Qu’on ne me comprenne pas de travers : je ne dis pas que ce n’est pas important.

À l’évidence, notre système éducatif réussit, dans l’ensemble, à outiller les jeunes pour se débrouiller dans la vie, à les mouler pour être fonctionnels sur le marché du travail. Mais nous échouons dans quelque chose que PISA ne mesure pas et qui met en cause toute notre société, pas seulement notre système scolaire.

Je parle d’avoir un vocabulaire assez riche pour exprimer toutes les nuances de la pensée. Je parle de la capacité à construire une argumentation et pas seulement à émettre une opinion. Je parle de curiosité intellectuelle et de culture générale. Je parle de tout ce qui permet justement à quelqu’un d’être plus qu’un petit rouage du système économique.

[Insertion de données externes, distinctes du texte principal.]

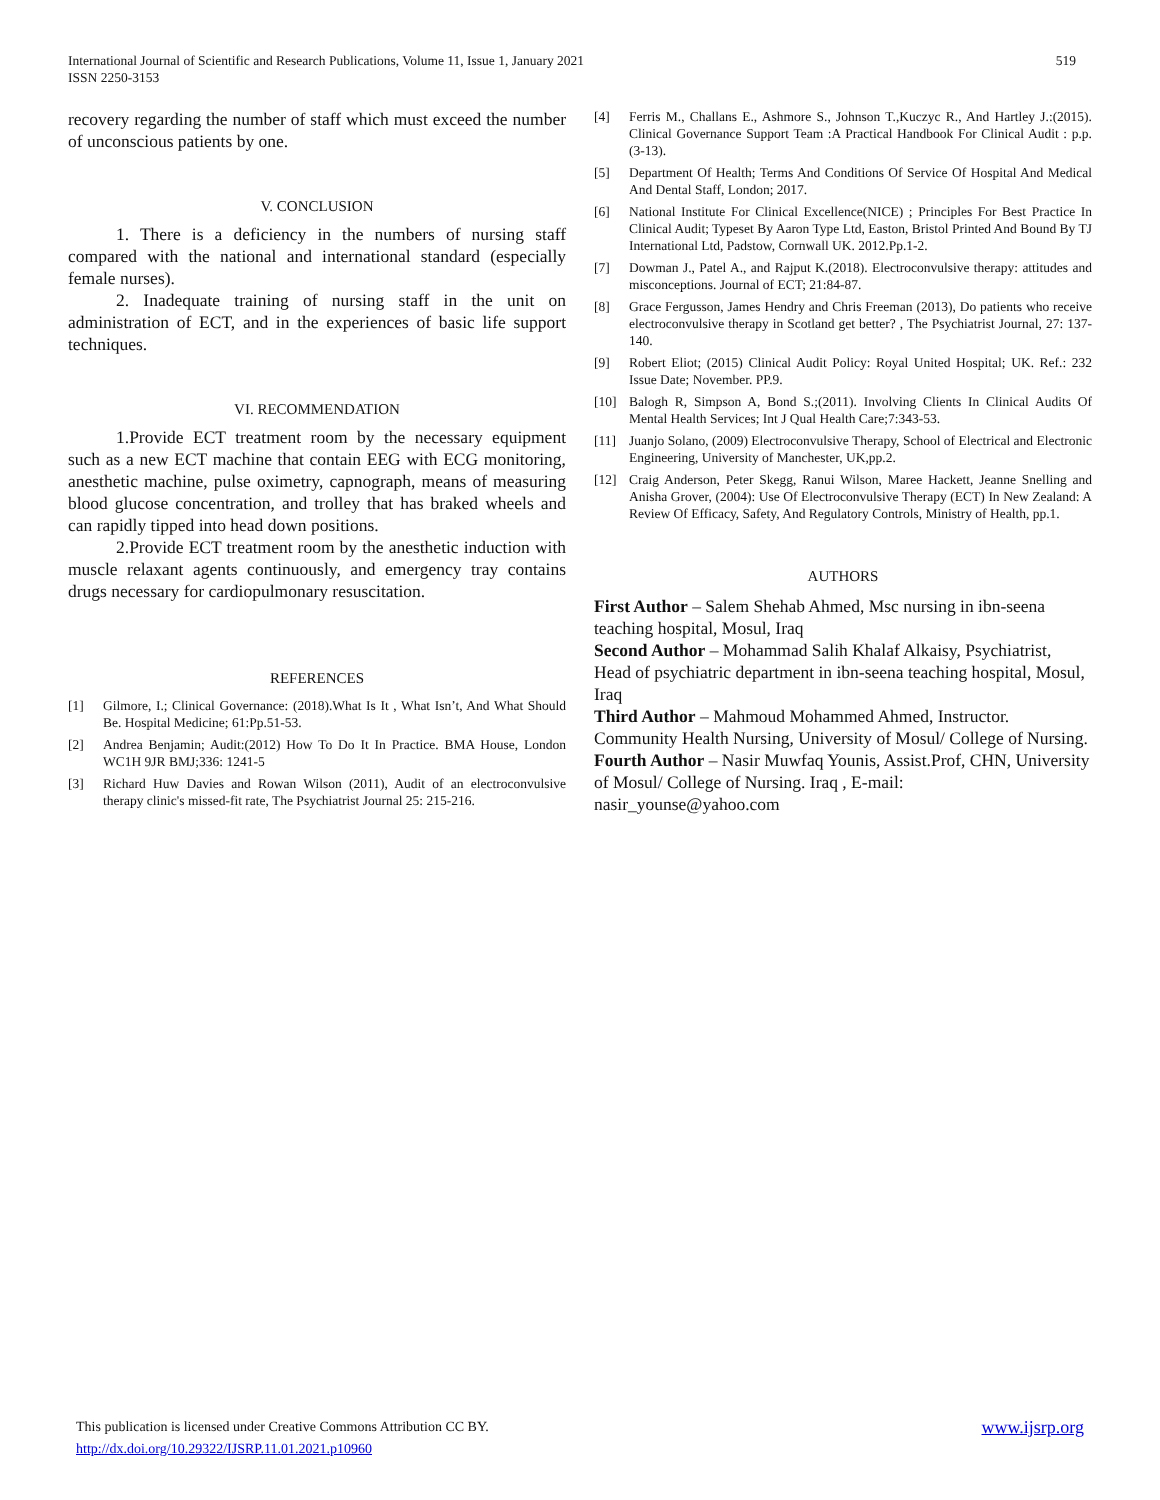519 International Journal of Scientific and Research Publications, Volume 11, Issue 1, January 2021
ISSN 2250-3153
recovery regarding the number of staff which must exceed the number of unconscious patients by one.
V. CONCLUSION
1. There is a deficiency in the numbers of nursing staff compared with the national and international standard (especially female nurses).
2. Inadequate training of nursing staff in the unit on administration of ECT, and in the experiences of basic life support techniques.
VI. RECOMMENDATION
1.Provide ECT treatment room by the necessary equipment such as a new ECT machine that contain EEG with ECG monitoring, anesthetic machine, pulse oximetry, capnograph, means of measuring blood glucose concentration, and trolley that has braked wheels and can rapidly tipped into head down positions.
2.Provide ECT treatment room by the anesthetic induction with muscle relaxant agents continuously, and emergency tray contains drugs necessary for cardiopulmonary resuscitation.
REFERENCES
[1] Gilmore, I.; Clinical Governance: (2018).What Is It , What Isn’t, And What Should Be. Hospital Medicine; 61:Pp.51-53.
[2] Andrea Benjamin; Audit:(2012) How To Do It In Practice. BMA House, London WC1H 9JR BMJ;336: 1241-5
[3] Richard Huw Davies and Rowan Wilson (2011), Audit of an electroconvulsive therapy clinic's missed-fit rate, The Psychiatrist Journal 25: 215-216.
[4] Ferris M., Challans E., Ashmore S., Johnson T.,Kuczyc R., And Hartley J.:(2015). Clinical Governance Support Team :A Practical Handbook For Clinical Audit : p.p.(3-13).
[5] Department Of Health; Terms And Conditions Of Service Of Hospital And Medical And Dental Staff, London; 2017.
[6] National Institute For Clinical Excellence(NICE) ; Principles For Best Practice In Clinical Audit; Typeset By Aaron Type Ltd, Easton, Bristol Printed And Bound By TJ International Ltd, Padstow, Cornwall UK. 2012.Pp.1-2.
[7] Dowman J., Patel A., and Rajput K.(2018). Electroconvulsive therapy: attitudes and misconceptions. Journal of ECT; 21:84-87.
[8] Grace Fergusson, James Hendry and Chris Freeman (2013), Do patients who receive electroconvulsive therapy in Scotland get better? , The Psychiatrist Journal, 27: 137-140.
[9] Robert Eliot; (2015) Clinical Audit Policy: Royal United Hospital; UK. Ref.: 232 Issue Date; November. PP.9.
[10] Balogh R, Simpson A, Bond S.;(2011). Involving Clients In Clinical Audits Of Mental Health Services; Int J Qual Health Care;7:343-53.
[11] Juanjo Solano, (2009) Electroconvulsive Therapy, School of Electrical and Electronic Engineering, University of Manchester, UK,pp.2.
[12] Craig Anderson, Peter Skegg, Ranui Wilson, Maree Hackett, Jeanne Snelling and Anisha Grover, (2004): Use Of Electroconvulsive Therapy (ECT) In New Zealand: A Review Of Efficacy, Safety, And Regulatory Controls, Ministry of Health, pp.1.
AUTHORS
First Author – Salem Shehab Ahmed, Msc nursing in ibn-seena teaching hospital, Mosul, Iraq
Second Author – Mohammad Salih Khalaf Alkaisy, Psychiatrist, Head of psychiatric department in ibn-seena teaching hospital, Mosul, Iraq
Third Author – Mahmoud Mohammed Ahmed, Instructor. Community Health Nursing, University of Mosul/ College of Nursing.
Fourth Author – Nasir Muwfaq Younis, Assist.Prof, CHN, University of Mosul/ College of Nursing. Iraq , E-mail: nasir_younse@yahoo.com
www.ijsrp.org This publication is licensed under Creative Commons Attribution CC BY.
http://dx.doi.org/10.29322/IJSRP.11.01.2021.p10960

Ce ne sont pas des difficultés de plomberie éducative que nous avons. C’est un problème plus profond, plus diffus, moins mesurable de rapport à la culture, toujours vue chez nous comme quelque chose de non essentiel, réservé à une élite, et non comme un air que tout enfant devrait respirer naturellement.

Et c’est à l’université qu’on s’aperçoit que l’anguille du début s’est métamorphosée en éléphant.

À chaque automne depuis sept ans, j’enseigne, à HEC Montréal, un cours de sociologie à des étudiants qui arrivent tout juste du niveau collégial. J’en ai donc vu plusieurs centaines. Comme nos critères d’admission sont assez exigeants, nos étudiants ont donc eu de bonnes notes jusque-là. Il y a beaucoup de Français parmi eux.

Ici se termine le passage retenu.